Thanks, Joeten, for the comprehensive printout. After what has seemed like many hours of struggle, I have managed to persuade this machine to accept the downloaded driver, but have once again stalled at the "Print a test page" stage. Nothing.

I came across a new page "Discover printing system" which offered to search for a network printer or "enter a printer address". As the printer is connected directly to this HP I tried "JOHN" but it then asked for a valid IP address or host name, which I would have thought would be "JOHN". I was then informed that the device is either turned off or was not connected with the network.

As a former colleague would have said, "it's a pile of pooh!".

Two steps forward and one back. Where next?

GJ


----------



## joeten

Do you have the Documentation which should help explain the correct set up for the printer Legacy Documents


----------



## Grumpyjohn

joeten said:


> Do you have the Documentation which should help explain the correct set up for the printer Legacy Documents


That only provides a list of devices which confirms that the FS-3800 is supported. Following the setup instructions using Add a printer, all goes well until PRINT A TEST PAGE, when instead of a print, a new window opens up "Discover printing system", with an option of "Search for network printers" and a tick box for "use host name as port name". Don't understand that. The port (LPT1) has already been selected. 

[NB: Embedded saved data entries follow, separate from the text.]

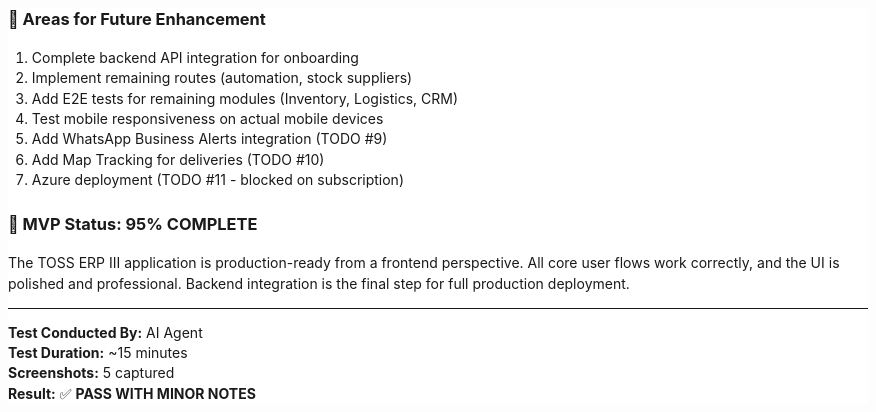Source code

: ### 🔧 Areas for Future Enhancement
1. Complete backend API integration for onboarding
2. Implement remaining routes (automation, stock suppliers)
3. Add E2E tests for remaining modules (Inventory, Logistics, CRM)
4. Test mobile responsiveness on actual mobile devices
5. Add WhatsApp Business Alerts integration (TODO #9)
6. Add Map Tracking for deliveries (TODO #10)
7. Azure deployment (TODO #11 - blocked on subscription)

### 🎉 MVP Status: **95% COMPLETE**

The TOSS ERP III application is production-ready from a frontend perspective. All core user flows work correctly, and the UI is polished and professional. Backend integration is the final step for full production deployment.

---

**Test Conducted By:** AI Agent  
**Test Duration:** ~15 minutes  
**Screenshots:** 5 captured  
**Result:** ✅ **PASS WITH MINOR NOTES**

The second option is "Enter a printer address", which is, I believe, simply "JOHN" - the name of my machine to which the printer is connected by a USB cable. Doing this results in an error message saying "Device is either turned off or not connected on the network. Please choose another device". Not very helpful, to put it mildly.

Another step backward.

GJ


----------



## joeten

I don't get why your getting a network printing routine when it is usb


----------



## joeten

Try page 13 here ftp://ftp.xenon-forte.si/KyoceraMita/Navodila/KX_Printer_Driver_Guide_v1[1].2.pdf


----------



## Grumpyjohn

joeten said:


> I don't get why your getting a network printing routine when it is usb


I wanted the printer to work with both our computers (mine and wife's).

In the end I found that the Windows 7 on my wife's HP automatically downloaded and installed the Kyocera driver, so networking my computer to wife's machine gave the result I needed.

Why oh why is Windows 8 such a retrograde step? My 15-yr old grandson tells me I should install Windows 7, but that's too big a step, and would invalidate the guarantee.

The ease with which my wife's W7 machine downloaded and installed the Kyocera software was an eyeopener, particularly after all the hassle I have experienced with W8.

Thanks for all your efforts, everyone.

Windows 9??

Regards all

GJ


----------